TASK GOAL: Looking through the data below, work out how many lines have the word "inputs". Reply with that number only.

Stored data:
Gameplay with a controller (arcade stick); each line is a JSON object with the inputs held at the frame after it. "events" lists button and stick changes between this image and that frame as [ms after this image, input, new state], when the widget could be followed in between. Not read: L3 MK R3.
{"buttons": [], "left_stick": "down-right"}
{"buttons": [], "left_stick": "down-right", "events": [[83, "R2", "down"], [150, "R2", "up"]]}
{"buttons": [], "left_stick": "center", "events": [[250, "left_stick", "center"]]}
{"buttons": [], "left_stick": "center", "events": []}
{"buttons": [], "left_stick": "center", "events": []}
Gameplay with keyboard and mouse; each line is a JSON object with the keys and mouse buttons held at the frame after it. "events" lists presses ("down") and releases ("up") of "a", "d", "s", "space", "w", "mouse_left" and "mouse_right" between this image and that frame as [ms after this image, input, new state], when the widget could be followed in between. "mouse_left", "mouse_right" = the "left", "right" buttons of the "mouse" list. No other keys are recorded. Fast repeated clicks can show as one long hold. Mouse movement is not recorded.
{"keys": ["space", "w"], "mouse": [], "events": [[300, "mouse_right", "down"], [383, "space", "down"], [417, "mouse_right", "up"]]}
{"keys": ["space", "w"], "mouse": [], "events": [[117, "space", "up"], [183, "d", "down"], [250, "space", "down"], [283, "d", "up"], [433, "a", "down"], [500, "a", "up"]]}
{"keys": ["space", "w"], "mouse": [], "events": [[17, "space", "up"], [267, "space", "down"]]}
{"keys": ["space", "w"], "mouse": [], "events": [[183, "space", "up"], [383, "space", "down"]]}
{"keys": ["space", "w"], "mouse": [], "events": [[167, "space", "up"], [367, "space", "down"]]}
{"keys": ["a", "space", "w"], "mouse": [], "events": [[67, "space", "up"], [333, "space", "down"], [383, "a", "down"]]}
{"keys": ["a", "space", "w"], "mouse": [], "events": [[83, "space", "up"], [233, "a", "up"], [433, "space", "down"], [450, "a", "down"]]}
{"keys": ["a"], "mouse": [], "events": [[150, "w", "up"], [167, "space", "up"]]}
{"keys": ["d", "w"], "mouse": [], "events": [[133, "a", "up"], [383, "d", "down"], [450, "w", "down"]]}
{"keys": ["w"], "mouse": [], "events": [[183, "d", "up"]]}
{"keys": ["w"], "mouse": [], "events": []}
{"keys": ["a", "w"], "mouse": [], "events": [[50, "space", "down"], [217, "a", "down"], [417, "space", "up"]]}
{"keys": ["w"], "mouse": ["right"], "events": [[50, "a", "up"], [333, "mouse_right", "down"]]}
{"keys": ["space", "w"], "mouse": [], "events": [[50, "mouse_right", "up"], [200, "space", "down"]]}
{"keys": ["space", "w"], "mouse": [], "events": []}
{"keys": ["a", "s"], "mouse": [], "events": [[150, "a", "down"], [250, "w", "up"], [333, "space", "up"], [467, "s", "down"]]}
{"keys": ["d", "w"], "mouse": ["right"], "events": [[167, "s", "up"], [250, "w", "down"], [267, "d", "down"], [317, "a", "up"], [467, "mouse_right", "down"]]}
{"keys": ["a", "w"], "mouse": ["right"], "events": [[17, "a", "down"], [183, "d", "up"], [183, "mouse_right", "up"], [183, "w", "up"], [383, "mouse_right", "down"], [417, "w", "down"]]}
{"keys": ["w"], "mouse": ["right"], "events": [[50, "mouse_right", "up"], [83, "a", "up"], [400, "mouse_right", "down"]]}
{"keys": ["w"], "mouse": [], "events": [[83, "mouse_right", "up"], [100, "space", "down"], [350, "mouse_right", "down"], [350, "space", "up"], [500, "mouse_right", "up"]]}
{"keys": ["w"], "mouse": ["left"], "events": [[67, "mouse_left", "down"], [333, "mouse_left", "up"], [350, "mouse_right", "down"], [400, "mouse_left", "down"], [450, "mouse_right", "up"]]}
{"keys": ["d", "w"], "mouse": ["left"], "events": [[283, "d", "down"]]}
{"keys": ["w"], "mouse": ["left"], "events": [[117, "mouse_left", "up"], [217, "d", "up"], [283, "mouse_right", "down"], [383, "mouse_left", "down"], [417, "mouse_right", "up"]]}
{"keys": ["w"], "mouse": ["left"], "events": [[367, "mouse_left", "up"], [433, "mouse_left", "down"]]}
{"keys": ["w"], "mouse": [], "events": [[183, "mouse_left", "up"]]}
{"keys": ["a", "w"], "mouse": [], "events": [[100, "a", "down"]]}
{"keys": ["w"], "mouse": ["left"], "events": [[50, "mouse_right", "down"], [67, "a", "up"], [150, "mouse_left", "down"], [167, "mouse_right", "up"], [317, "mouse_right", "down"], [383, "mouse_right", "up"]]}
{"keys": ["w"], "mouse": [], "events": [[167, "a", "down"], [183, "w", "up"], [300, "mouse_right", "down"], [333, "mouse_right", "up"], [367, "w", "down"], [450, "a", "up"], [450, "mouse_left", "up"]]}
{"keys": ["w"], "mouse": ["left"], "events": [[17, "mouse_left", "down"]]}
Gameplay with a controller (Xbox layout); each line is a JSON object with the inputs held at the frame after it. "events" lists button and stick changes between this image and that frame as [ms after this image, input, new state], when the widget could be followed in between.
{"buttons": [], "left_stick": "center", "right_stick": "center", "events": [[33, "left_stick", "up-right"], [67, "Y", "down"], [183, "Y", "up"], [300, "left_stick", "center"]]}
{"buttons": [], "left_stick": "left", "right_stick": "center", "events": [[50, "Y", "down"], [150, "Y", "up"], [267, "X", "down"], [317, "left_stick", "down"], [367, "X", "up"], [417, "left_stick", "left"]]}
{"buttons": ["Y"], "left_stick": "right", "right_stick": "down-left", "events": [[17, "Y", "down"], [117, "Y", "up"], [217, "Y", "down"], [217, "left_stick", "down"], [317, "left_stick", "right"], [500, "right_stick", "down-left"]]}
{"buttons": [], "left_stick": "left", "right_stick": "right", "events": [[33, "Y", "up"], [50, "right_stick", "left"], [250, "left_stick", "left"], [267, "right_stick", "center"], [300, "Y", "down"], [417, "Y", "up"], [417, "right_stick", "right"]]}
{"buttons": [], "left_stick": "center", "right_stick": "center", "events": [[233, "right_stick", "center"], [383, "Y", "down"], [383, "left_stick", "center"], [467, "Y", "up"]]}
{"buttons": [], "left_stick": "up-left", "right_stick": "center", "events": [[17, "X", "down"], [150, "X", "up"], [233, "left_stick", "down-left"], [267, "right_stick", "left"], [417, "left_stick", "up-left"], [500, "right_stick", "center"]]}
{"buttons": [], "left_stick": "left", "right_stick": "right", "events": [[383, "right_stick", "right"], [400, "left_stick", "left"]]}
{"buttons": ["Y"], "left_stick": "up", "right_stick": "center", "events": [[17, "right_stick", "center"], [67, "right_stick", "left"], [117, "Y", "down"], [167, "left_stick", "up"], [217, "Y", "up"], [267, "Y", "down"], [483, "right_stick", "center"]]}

RESULT: 2